Traditional Culture Encyclopedia - Traditional stories - What is big data and what are the typical cases of big data?

What is big data and what are the typical cases of big data?

"Big data" refers to a data set with a particularly large amount of data and data categories, which cannot be captured, managed and processed by traditional database tools. "Big data" first refers to the amount of data? Large refers to a large data set, usually in 10TB? Regarding the scale, but in practical application, many enterprise users put multiple data sets together, which has formed a PB-level data volume; Secondly, it means that there are many kinds of data, which come from various data sources, and the types and formats of data are increasingly rich, which has broken through the previously defined category of structured data, including semi-structured and unstructured data. Secondly, the data processing speed (Velocity) is fast, and the data can be processed in real time under the condition of huge data. The last feature refers to the high authenticity of the data. With people's interest in new data sources such as social data, enterprise content, transaction and application data, the limitations of traditional data sources have been broken, and enterprises increasingly need effective information power to ensure their authenticity and security.

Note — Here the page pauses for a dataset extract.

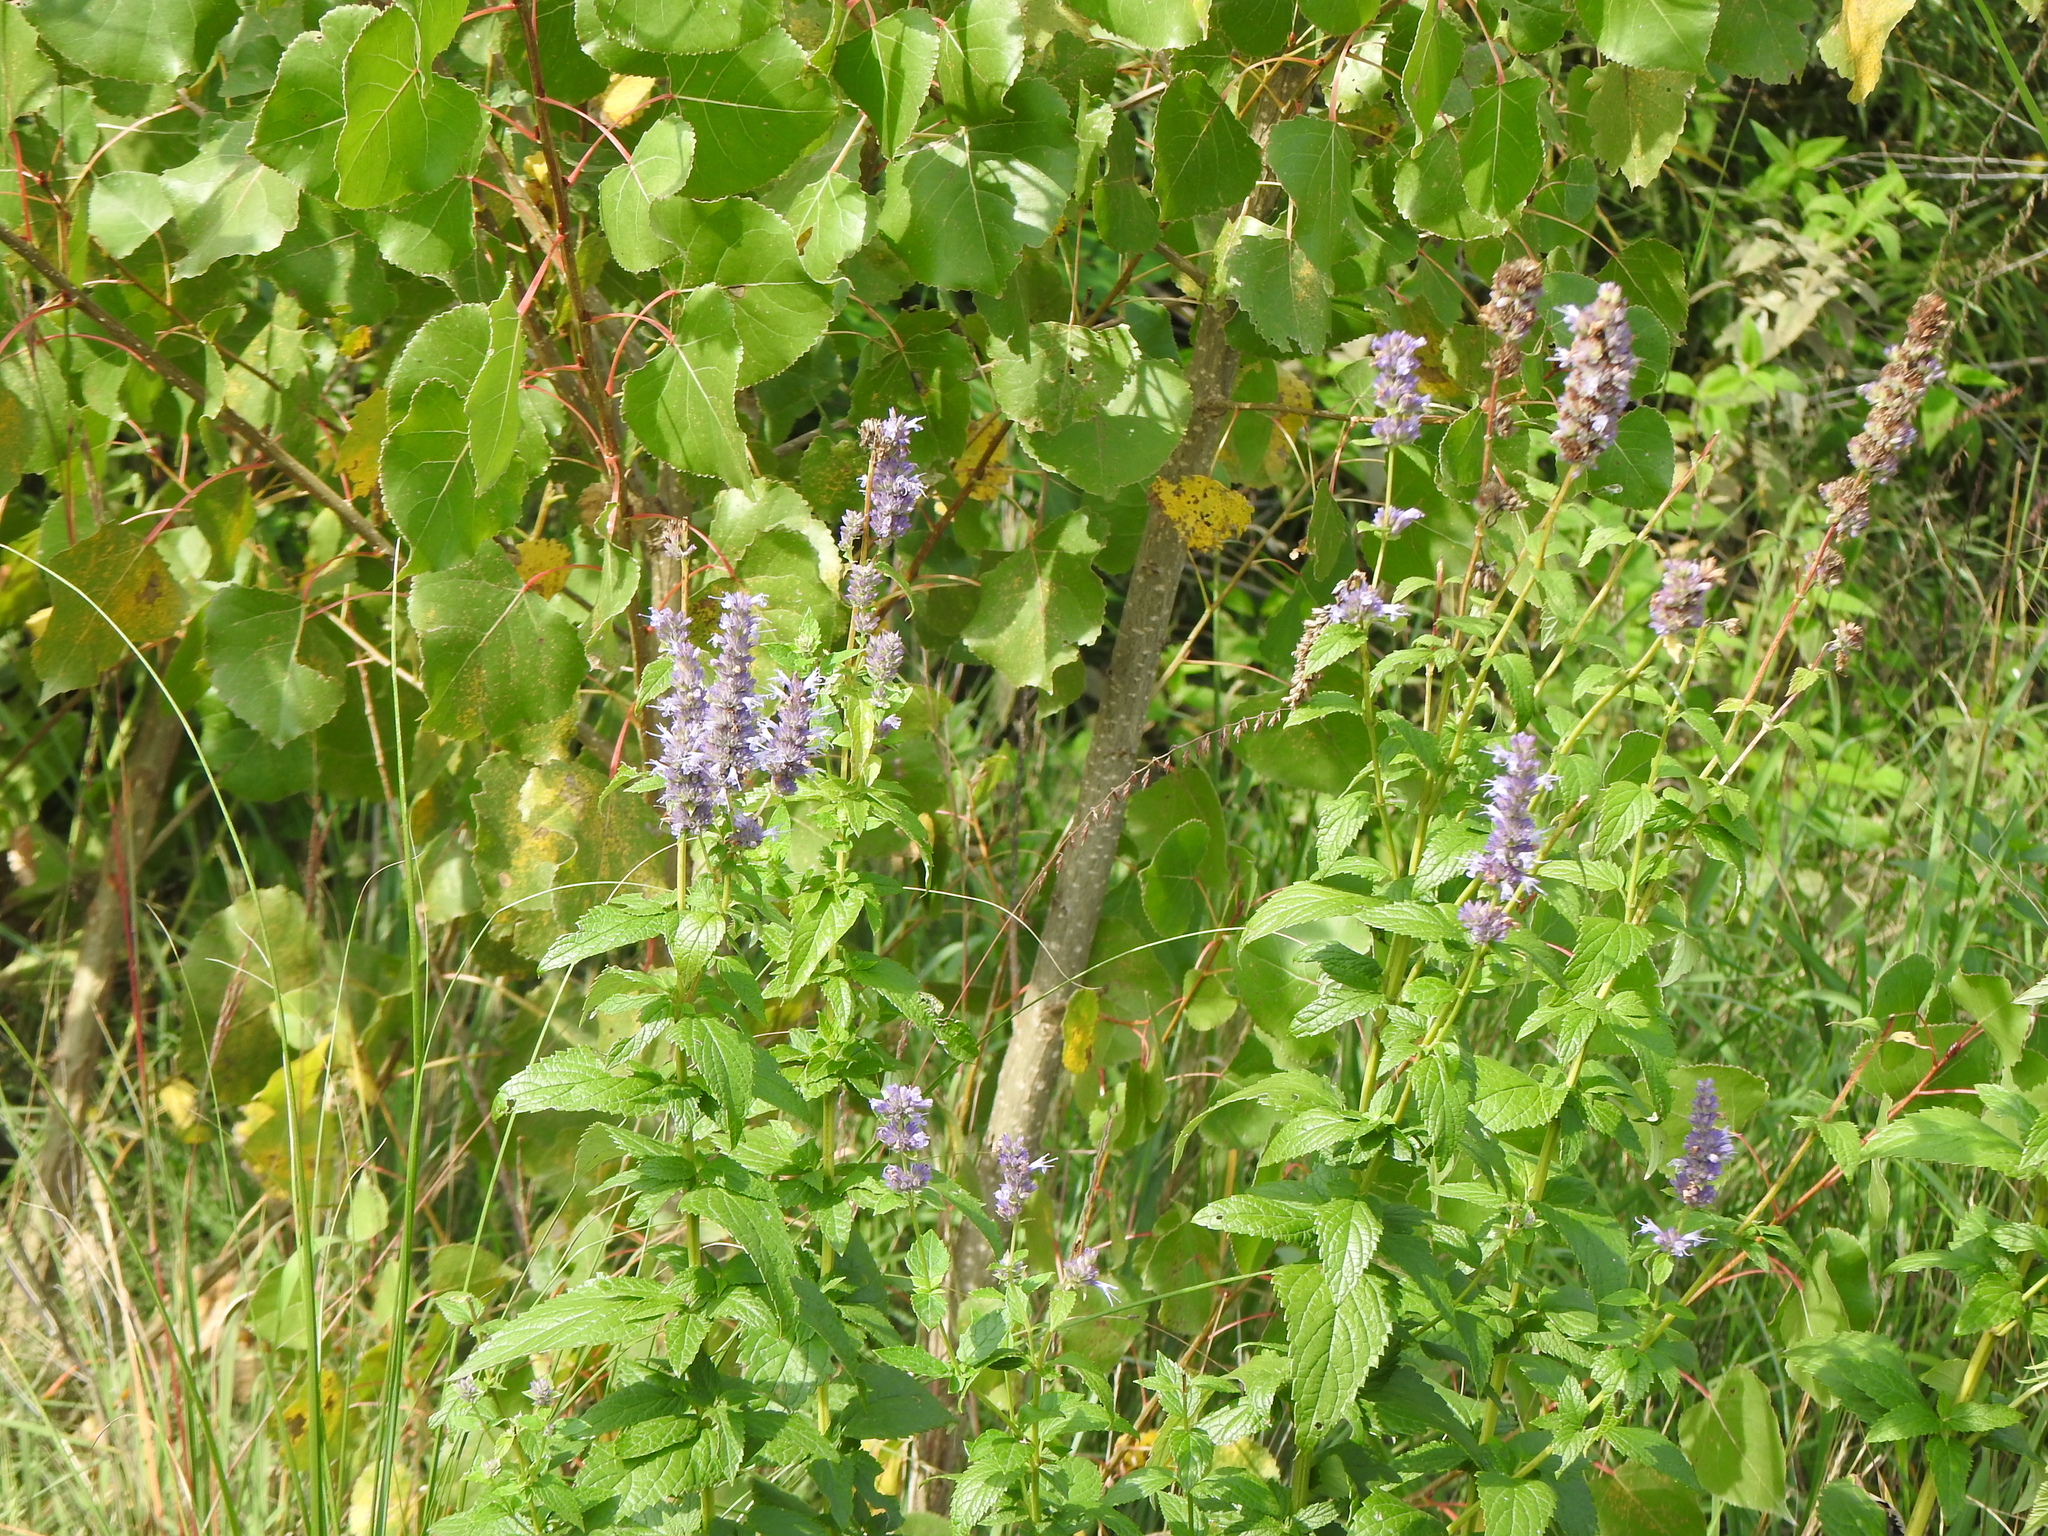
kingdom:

Data collection: ETL tool is responsible for extracting data from distributed and heterogeneous data sources, such as relational data and plane data files, to the temporary middle layer, cleaning, transforming and integrating them, and finally loading them into data warehouse or data mart, which becomes the basis of online analytical processing and data mining.

Data access: relational database, NOSQL, SQL, etc.

Infrastructure: cloud storage, distributed file storage, etc.

Data processing: NLP (NaturalLanguageProcessing) is a subject that studies the language problems of human-computer interaction. The key to natural language processing is to make the computer "understand" natural language, so natural language processing is also called NLU (natural language understanding), also called computational linguistics. On the one hand, it is a branch of language information processing, on the other hand, it is one of the core topics of artificial intelligence (AI).

Statistical analysis: hypothesis test, significance test, difference analysis, correlation analysis, t test, variance analysis, chi-square analysis, partial correlation analysis, distance analysis, regression analysis, simple regression analysis, multiple regression analysis, stepwise regression, regression prediction and residual analysis, ridge regression, logistic regression analysis, curve estimation, factor analysis, cluster analysis, principal component analysis, factor analysis, rapid clustering method and clustering method.

Data mining: classification, estimation, prediction, affinity grouping or association rules, clustering, description and visualization, description and visualization, complex data type mining (text, Web, graphic images, video, audio, etc. ).

Model prediction: prediction model, machine learning, modeling and simulation.

Presented results: cloud computing, tag cloud, relationship diagram, etc.

To understand the concept of big data, we must first start with "big", which refers to the size of data. Big data generally refers to the amount of data above10tb (1TB =1024gb). Big data is different from the previous massive data, and its basic characteristics can be summarized by four V's (volume, diversity, value and speed), namely, large volume, diversity, low value density and high speed.

First, the amount of data is huge. Jump from TB to PB.

Second, there are many types of data, such as web logs, videos, pictures, geographic information and so on.

Third, the value density is low. Take video as an example, in the process of continuous monitoring, the data that may be useful is only one or two seconds.

Fourth, the processing speed is fast. 1 the second law. Finally, this point is essentially different from the traditional data mining technology. Internet of Things, cloud computing, mobile Internet, car networking, mobile phones, tablet computers, PCs, and various sensors all over the world are all data sources or bearing methods.

Big data technology refers to the technology of quickly obtaining valuable information from all kinds of massive data. The core of solving big data problems is big data technology. At present, "big data" not only refers to the scale of data itself, but also includes tools, platforms and data analysis systems for collecting data. The purpose of big data research and development is to develop big data technology and apply it to related fields, and promote its breakthrough development by solving huge data processing problems. So the challenge brought by the era of big data is not only reflected in how to deal with huge amounts.